▶ **Dataset entries**
━━━━

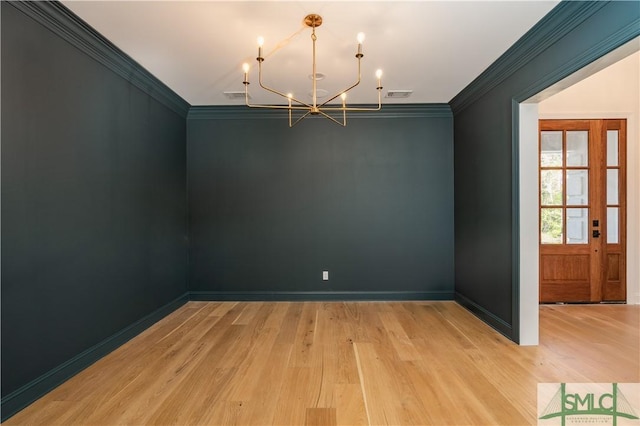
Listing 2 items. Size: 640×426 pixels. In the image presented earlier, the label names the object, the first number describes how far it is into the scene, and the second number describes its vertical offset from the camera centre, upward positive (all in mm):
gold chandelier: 2291 +1426
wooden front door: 4086 -77
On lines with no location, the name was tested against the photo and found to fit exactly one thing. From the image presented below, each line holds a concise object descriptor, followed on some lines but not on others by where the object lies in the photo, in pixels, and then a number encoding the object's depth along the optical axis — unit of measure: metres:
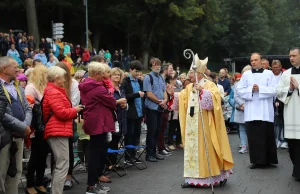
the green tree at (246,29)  53.03
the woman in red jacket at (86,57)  27.80
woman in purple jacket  7.09
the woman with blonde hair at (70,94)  7.32
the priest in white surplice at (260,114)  9.53
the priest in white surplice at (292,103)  8.38
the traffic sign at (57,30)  25.21
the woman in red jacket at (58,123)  6.47
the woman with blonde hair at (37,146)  7.18
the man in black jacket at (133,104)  9.59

━━━━

▶ **EXERCISE REQUIREMENTS**
Any picture in the data is to be skipped, while each line is returned exactly as written.

▶ **EXPECTED OUTPUT**
Listing 2 items. Size: 640×426 pixels. In the image presented earlier, the label names the object, the first number describes how far it is into the scene, and the second number describes its vertical offset from the camera centre, upward positive (all in mm):
gold chandelier: 2291 +1426
wooden front door: 4086 -77
On lines with no location, the name was tested against the photo and found to fit exactly one thing. From the image presented below, each line holds a concise object descriptor, followed on some lines but not on others by where the object lies in the photo, in pixels, and then a number encoding the object's depth along the optical axis — unit of measure: metres:
the green tree at (246,29)  53.03
the woman in red jacket at (86,57)  27.80
woman in purple jacket  7.09
the woman with blonde hair at (70,94)  7.32
the priest in white surplice at (260,114)  9.53
the priest in white surplice at (292,103)  8.38
the traffic sign at (57,30)  25.21
the woman in red jacket at (58,123)  6.47
the woman with blonde hair at (37,146)  7.18
the man in black jacket at (133,104)  9.59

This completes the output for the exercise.